Nous avons envoyé un e-mail à quelques théâtres du OFF pour faire connaître notre initiative DLRA. L'un d'entre eux vient de nous répondre, et nous voulions vous partager ce retour. C'est cette réflexion qui nous a inspirés.

« Pourquoi vouloir tout contrôler, laissez les festivaliers se promener au gré de leur envie et à l'écoute des comédiens qu'ils rencontrent dans la rue. C'est le propre d'un festival. »

Et il a raison. Le OFF, c'est d'abord ça : flâner sans plan, se laisser arrêter par une affiche, par un tract tendu avec le sourire, par une phrase entendue à une terrasse, par une troupe qui joue un extrait de son spectacle au détour d'une rue.
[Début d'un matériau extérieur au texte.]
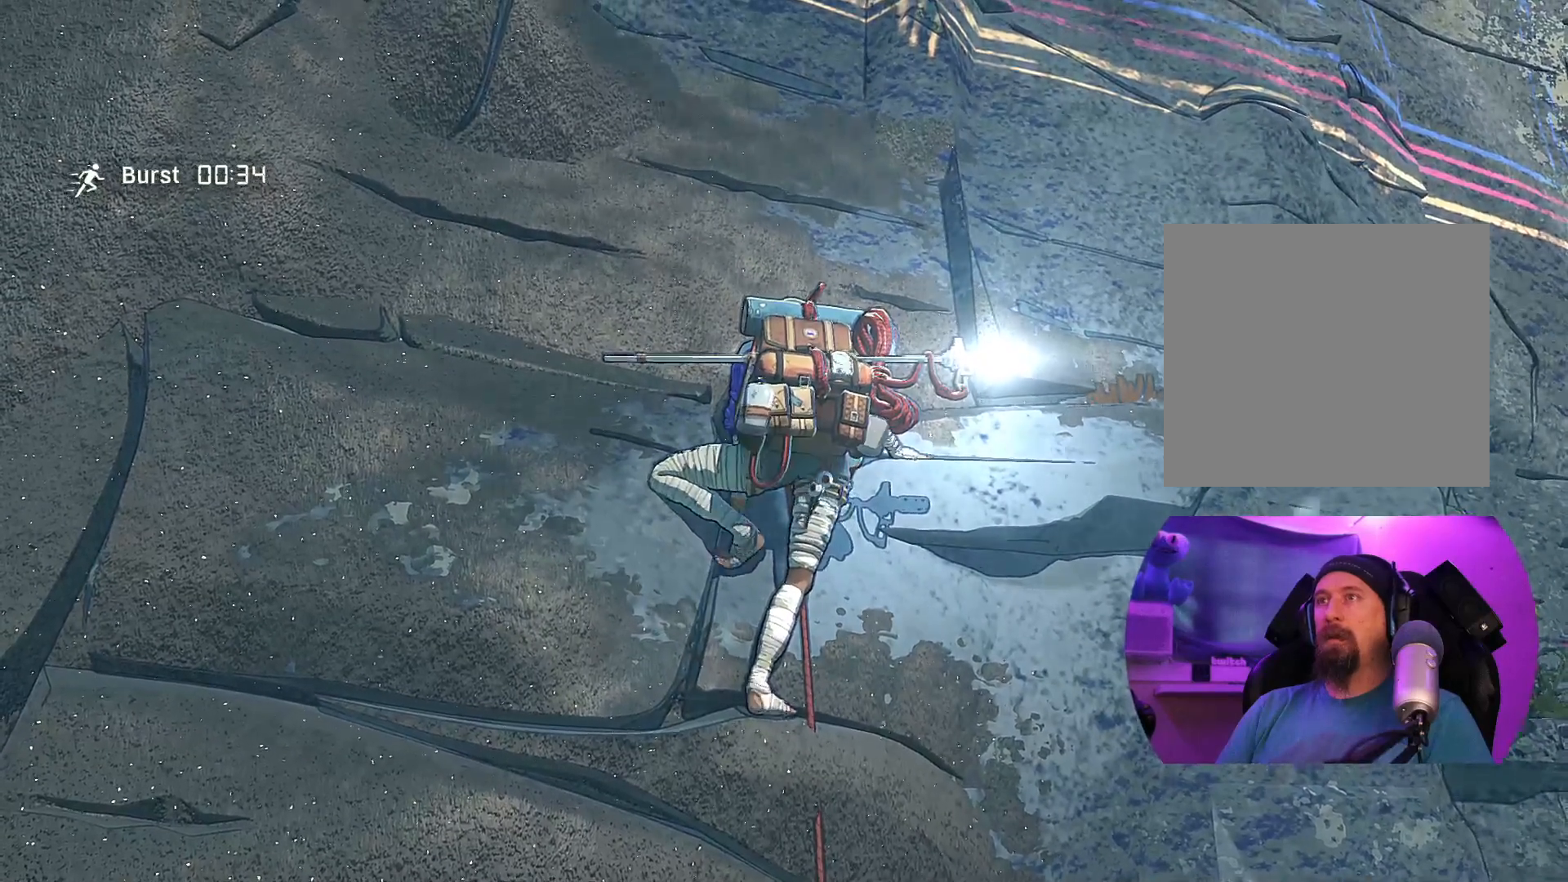
{"buttons": [], "left_stick": "center", "right_stick": "center", "events": [[433, "right_stick", "center"]]}
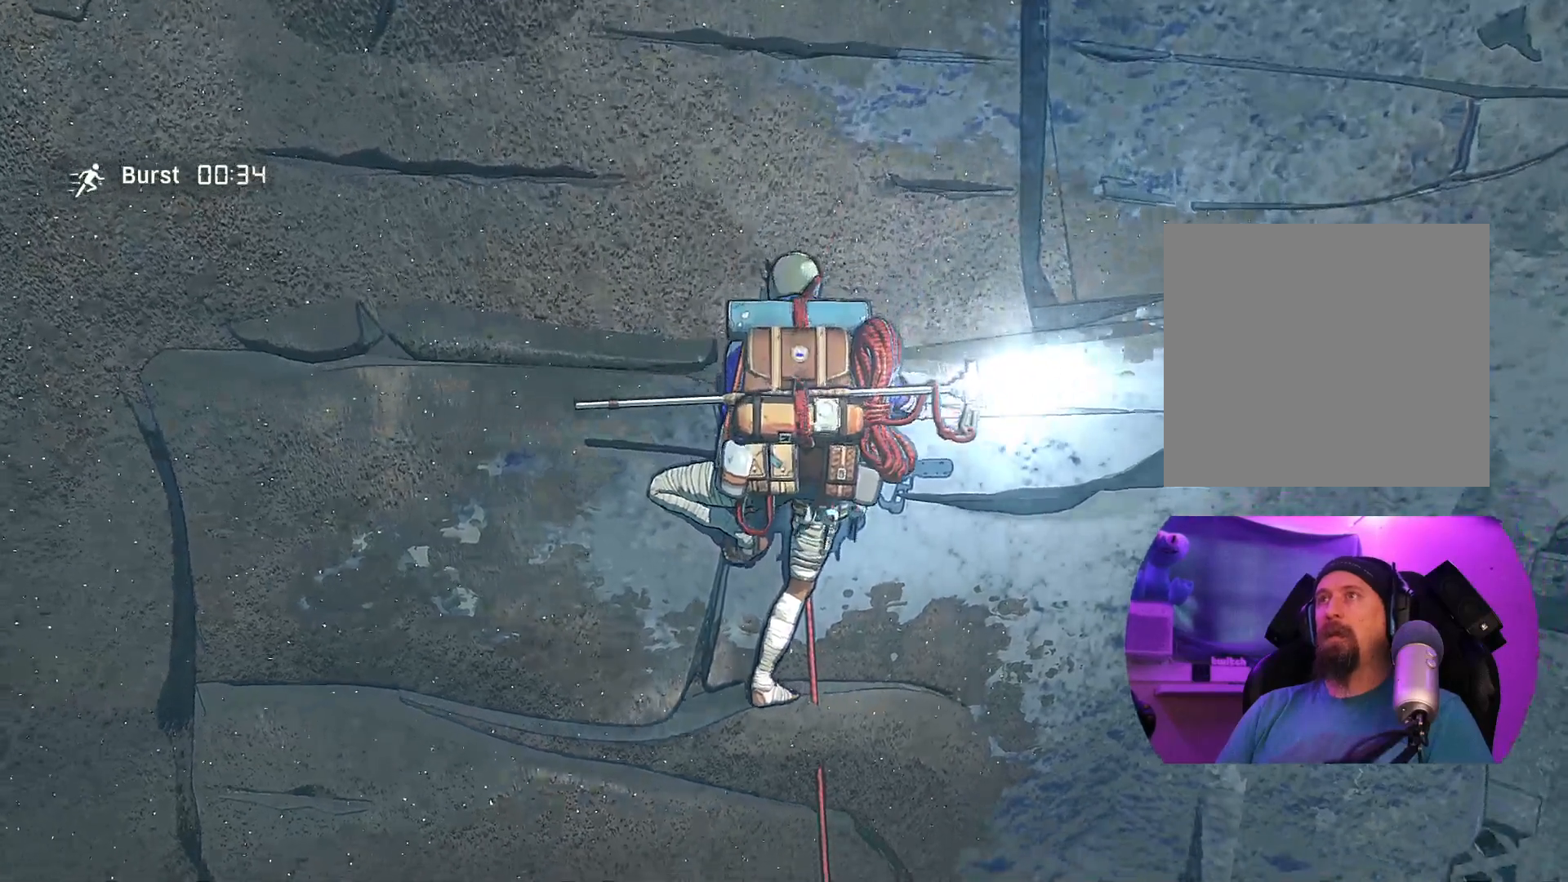
{"buttons": ["R1"], "left_stick": "up-left", "right_stick": "center", "events": [[117, "R1", "down"], [450, "left_stick", "up-left"]]}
Le hasard fait partie du spectacle. La dernière chose que l'on voudrait, c'est mettre de l'ordre là-dedans.

Mais justement. Si on a fait DLRA, ce n'est pas pour ranger le festival ou même les spectacles dans des cases. C'est même pour cette raison précise que l'on a refusé que l'on puisse noter les spectacles. Ces fameuses cinq étoiles qui donnent un avis péremptoire et forcément subjectif sur une pièce. On ne met pas de chiffre sur une émotion. Et Dieu sait que les émotions peuvent être belles au théâtre. Il n'y a pas de classement sur DLRA, aucun avis négatif. Juste des recommandations.

Ce qu'on a voulu prolonger, c'est exactement la scène que décrit ce théâtre : quelqu'un qui a aimé une pièce, et qui le dit à quelqu'un d'autre. Le voisin de terrasse qui lance « vas-y, c'est bien ». Sauf qu'à Avignon, ce voisin-là, vous ne le croiserez peut-être jamais. DLRA, c'est sa voix, portée un peu plus loin.

Le OFF, c'est 1 500 spectacles et un énorme programme de la taille d'un annuaire sous le bras. Même la flânerie a parfois besoin d'un petit coup de pouce. Pas d'un énième site qui vous dit quoi aller voir et ne pas aller voir. Juste une parole de plus : celle d'un spectateur qui y était, et qui a aimé. Le bouche-à-oreille de la rue, en un peu plus grand. C'est, pour nous aussi, le propre d'un festival.